The reason for the empty shelves was related to the way the offer was structured.

In Z's case, there was no public pool, which means retail investors could not apply to buy shares from Z directly. Instead there was a "broker firm offer" in which sharebrokers buy shares and sell them to the public.

This isn't some sale-or-return deal though. Sharebrokers must commit to buy a specific number of shares and hope to sell them to clients by the time the bill falls due for payment. In Z's case, New Zealand brokers had to confirm the amount they would buy on the morning of August 1 and were told that evening how much stock they had been allocated.

Brokers based their orders on an educated guess of likely demand after sampling expressions of interest from clients over the week since the prospectus was registered on July 25. The time between the offer opening date and the closing date on August 15 will be spent signing off sales to clients and collecting their money.

Bearing in mind they did not know the selling price at the time - pricing is to be finalised in the bookbuild on August 15 and 16 - brokers were clearly dealing with much uncertainty. Get it wrong on the high side and they have to spend their own money buying stock to unload on market after listing. Get it wrong on the low side and they have many dissatisfied clients who couldn't get the stock they wanted.

Thus, broker demand for a share offer will match their view of its likely popularity with clients (which is not necessarily the same thing as their view of its merits).

However, since broker bids are submitted before the price is set, they can effectively be regarded as indicating demand at the top of the price range of $3.25 to $3.75 a share.

With the retail bid in the bag, Z and its advisers can then assess demand from fund managers in the institutional bookbuild - basically a sort of auction process in which the funds indicate how many shares they are willing to buy at certain prices.

This is known in the trade, apparently, as a "back-end" bookbuild, because it takes place at the end of the offer process. Back-ends are favoured by international institutions, so share offers with an international component are structured accordingly.

One alternative to a back-end, naturally, is a "front-end", in which the bookbuild takes place and the price is set before the prospectus comes out. An example of front-end was Moa Group last October, which offered shares at the fixed price of $1.25.

The front-end is good for investors because they know how much the shares will cost but, because the prospectus follows the bookbuild, it means brokers must bid for stock before they can realistically assess demand from clients, so it would be less popular with them for anything other than small deals.

In between the front-end and the back-end is the . . . wait for it . . . "mid-point", in which the prospectus is registered with an indicative price range for shares, followed by a bookbuild involving brokers and institutions. Then, once the price is set, the broker firm offer opens and investors can buy stock.

One IPO with a mid-point bookbuild was Synlait last month.

To me, the mid-point looks like a sensible approach for the retail market but there are many nuances with the various methods. Ultimately, the deal will be structured in the way that suits the vendor best - the vendor usually wants the highest sale price and the most certainty.

Buyers meanwhile want the lowest price and the ability to back out of the deal until the last moment.

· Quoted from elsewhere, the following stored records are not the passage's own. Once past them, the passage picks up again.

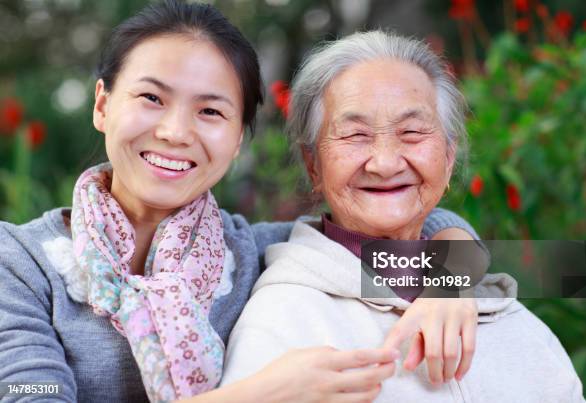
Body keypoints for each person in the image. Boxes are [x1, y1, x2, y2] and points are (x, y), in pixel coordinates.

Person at [0, 2, 480, 403]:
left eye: (210, 111)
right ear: (103, 105)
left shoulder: (259, 256)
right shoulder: (21, 263)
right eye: (151, 97)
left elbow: (426, 220)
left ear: (237, 140)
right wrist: (257, 395)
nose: (175, 132)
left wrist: (448, 284)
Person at [220, 31, 586, 402]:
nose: (384, 162)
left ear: (448, 159)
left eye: (411, 132)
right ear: (313, 165)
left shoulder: (505, 313)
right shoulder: (284, 320)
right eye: (355, 135)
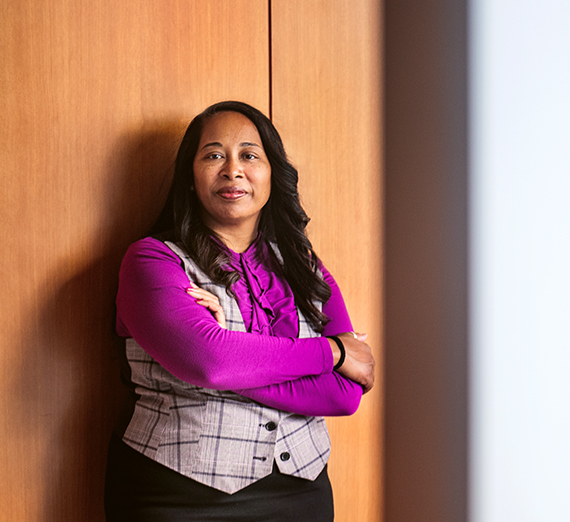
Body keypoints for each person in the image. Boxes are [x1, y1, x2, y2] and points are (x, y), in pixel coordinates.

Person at [104, 101, 375, 521]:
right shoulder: (151, 261)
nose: (233, 170)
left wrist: (233, 356)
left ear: (271, 175)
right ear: (190, 178)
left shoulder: (305, 269)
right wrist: (332, 352)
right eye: (214, 155)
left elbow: (343, 395)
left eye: (250, 155)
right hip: (176, 497)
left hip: (301, 495)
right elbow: (211, 362)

With such opposing interests, it is absurd that they should be represented by the same firms, even when split by Chinese walls. Yet that's how the industry still works for the most part, like a gumboot pas de deux on the back of a pantomime horse.

It may take great skill, but it's far from elegant.

Tim Hunter is deputy editor of the Fairfax Business Bureau.

Post script: Thanks are due to sharebroker Craigs Investment Partners, which has arranged to sell me Z Energy shares I was unable to obtain from my own broker. I hope it will turn out a better buy than Mighty River Power.